A rat head holder for simultaneous scanning of two rats in small animal PET scanners: Design, construction, feasibility testing and kinetic validation
Introduction
Positron emission tomography (PET) is prized for its unique capability in imaging physiological processes in vivo. Using molecularly specific tracers, PET images can be used to track the local kinetics of physiological processes by extracting time activity curves (TACs) from regions of interest (ROIs). Fitting models to TACs leads to estimation of physiologically relevant kinetic parameters. In preclinical studies, rodents are often scanned with small animal PET scanners. As the use of small animal PET proliferates, interest in high-throughput, quantitative imaging is growing.

**Questions**.
**a.** List every abbreviation defined in the rat head holder text, each with the full term it stands for.
**b.** According to the rat head holder text, fitting models to what leads to estimation of physiologically relevant kinetic parameters?
**c.** Translate this sentence from the rat head holder text into Spanish: "In preclinical studies, rodents are often scanned with small animal PET scanners."

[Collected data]
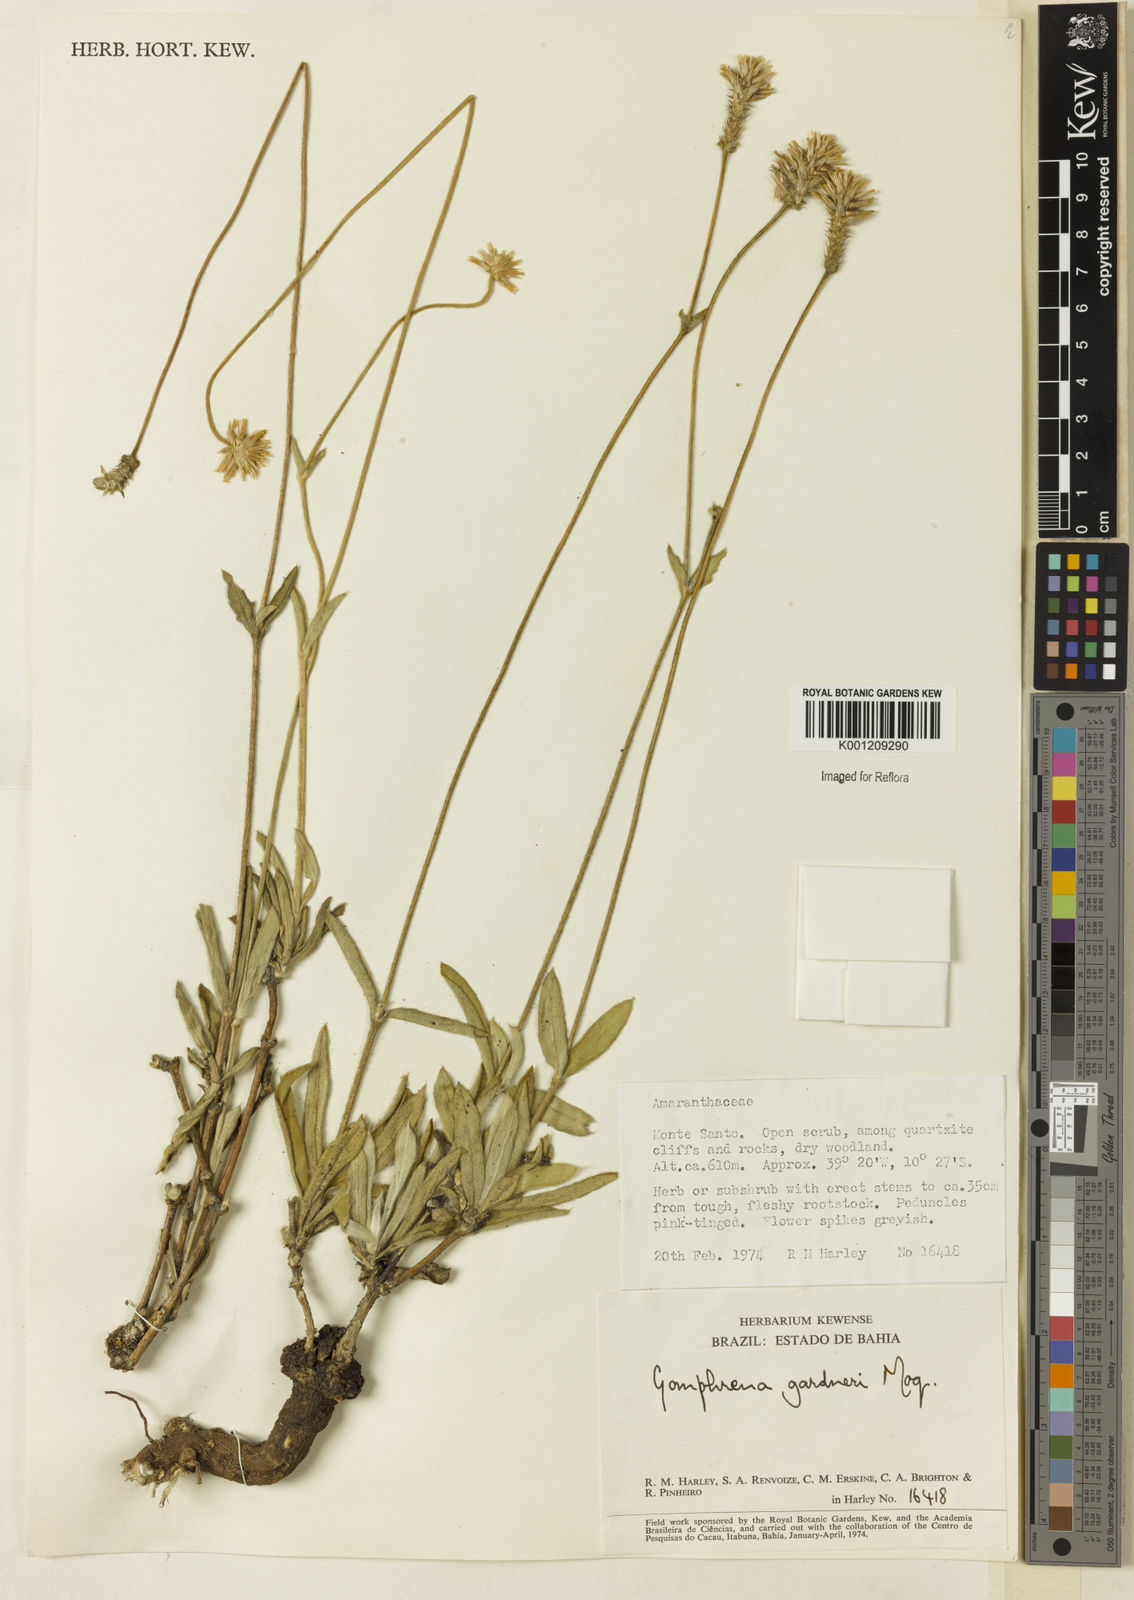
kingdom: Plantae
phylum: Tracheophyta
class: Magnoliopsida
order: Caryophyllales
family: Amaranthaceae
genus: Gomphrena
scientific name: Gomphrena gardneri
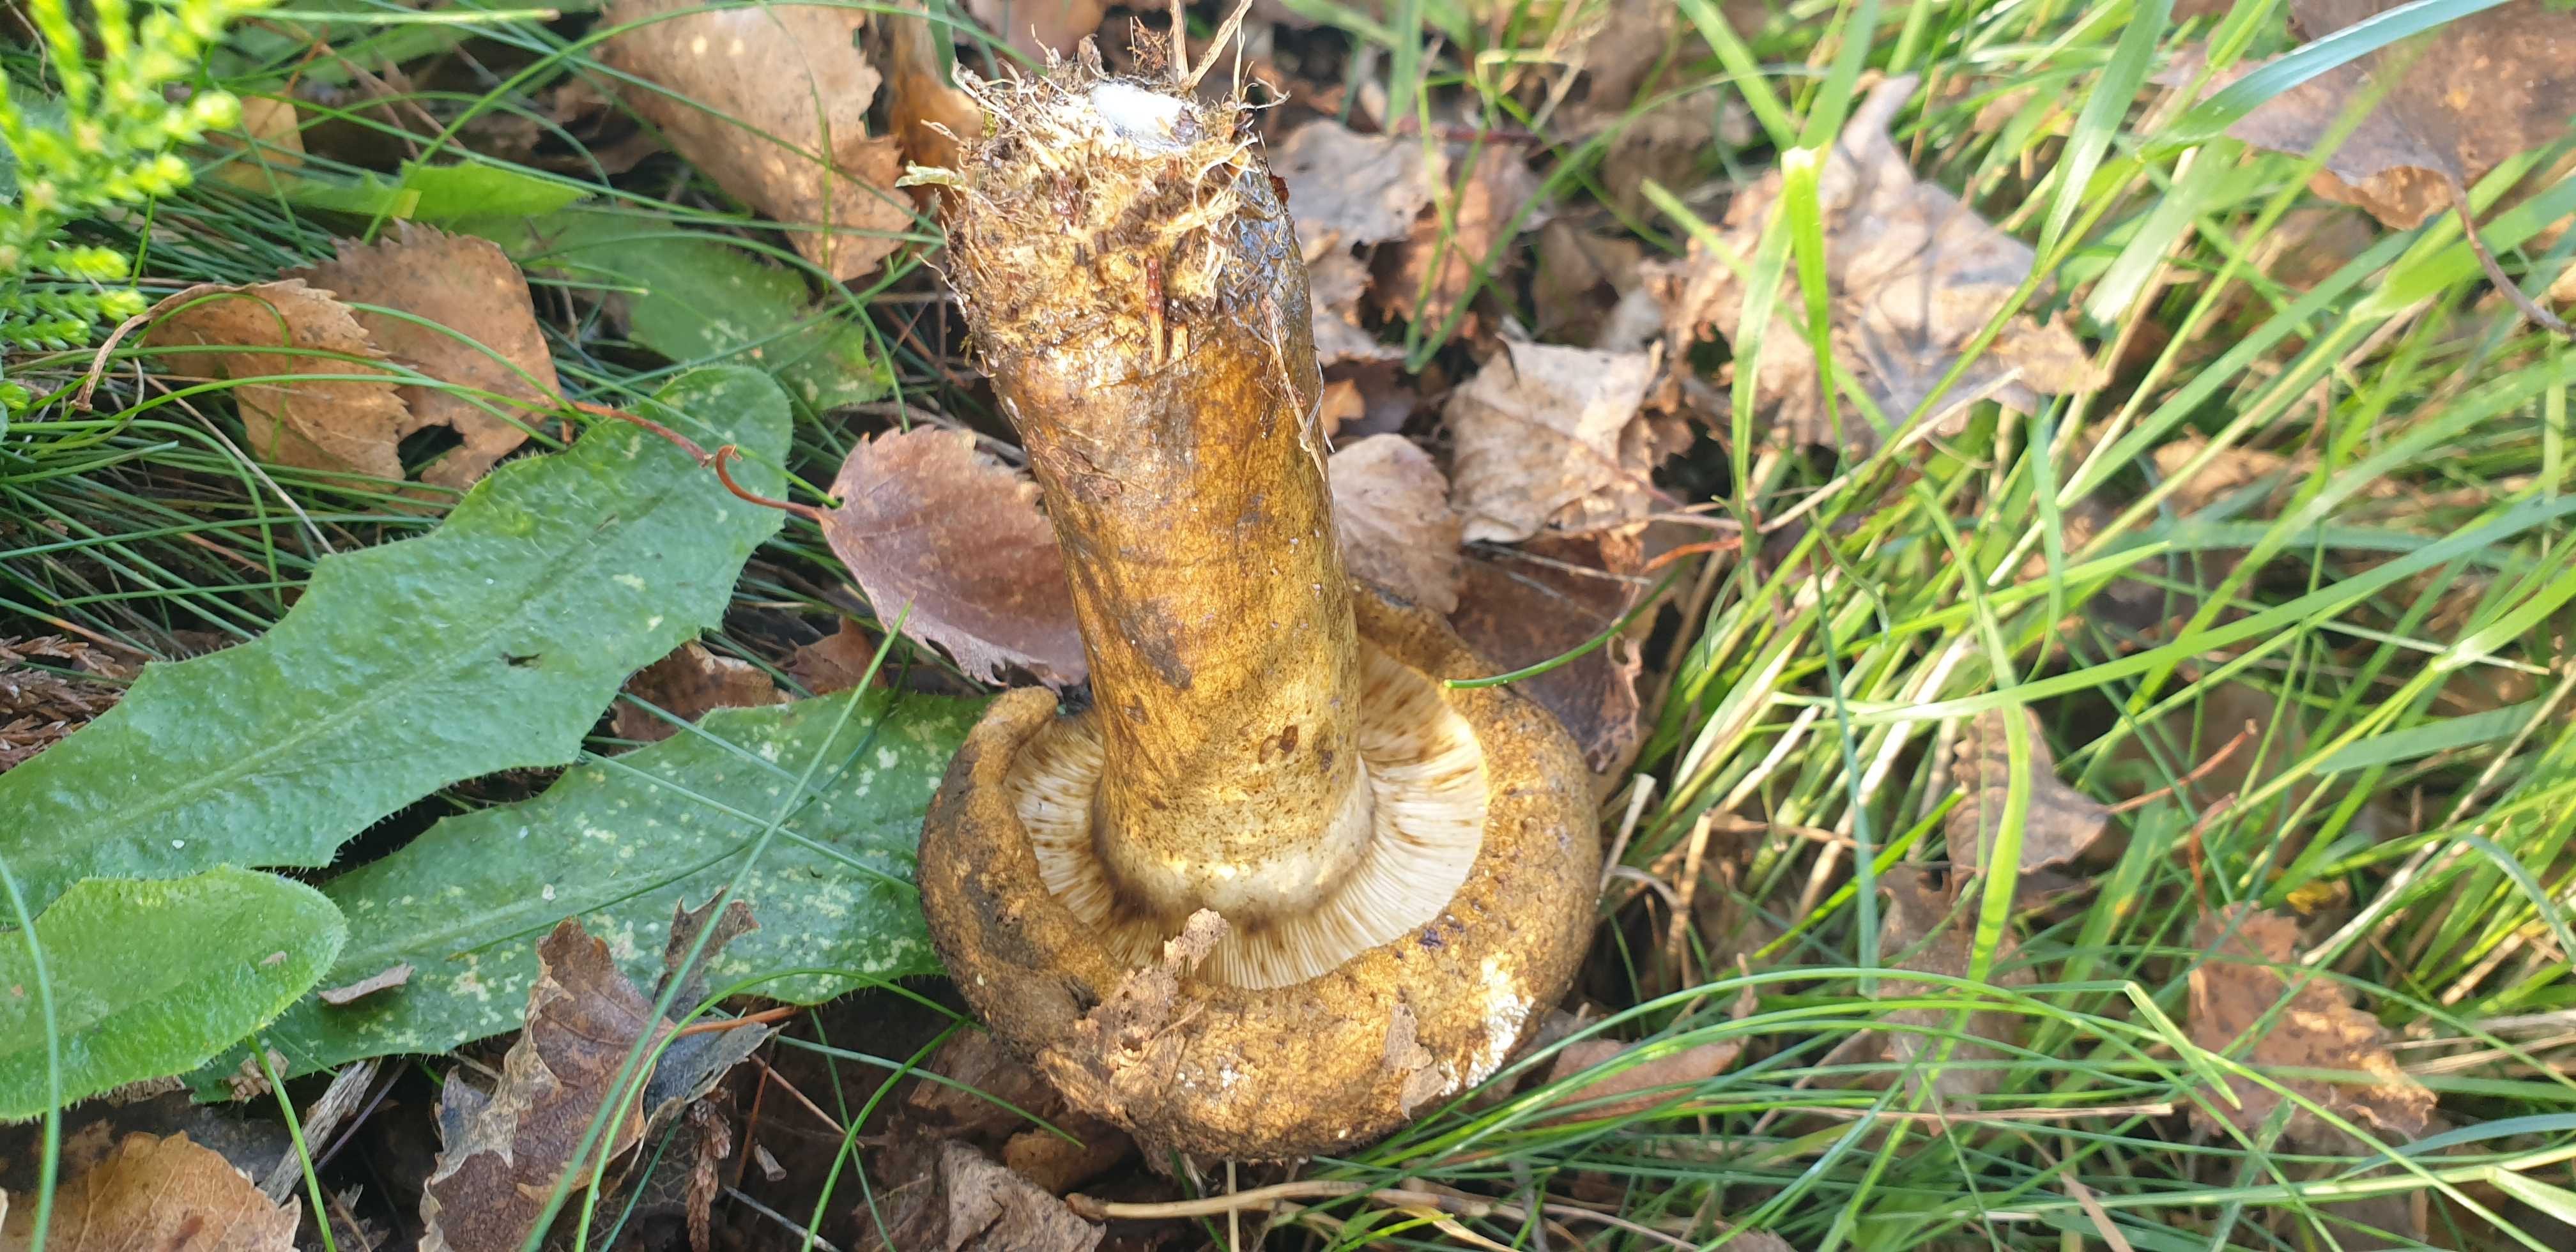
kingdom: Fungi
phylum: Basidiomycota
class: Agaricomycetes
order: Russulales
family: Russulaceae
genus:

**Outputs for the tasks**.
**a.**
PET: positron emission tomography
TACs: time activity curves
ROIs: regions of interest

**b.** Time activity curves (TACs).

**c.** En los estudios preclínicos, los roedores suelen escanearse con escáneres PET para animales pequeños.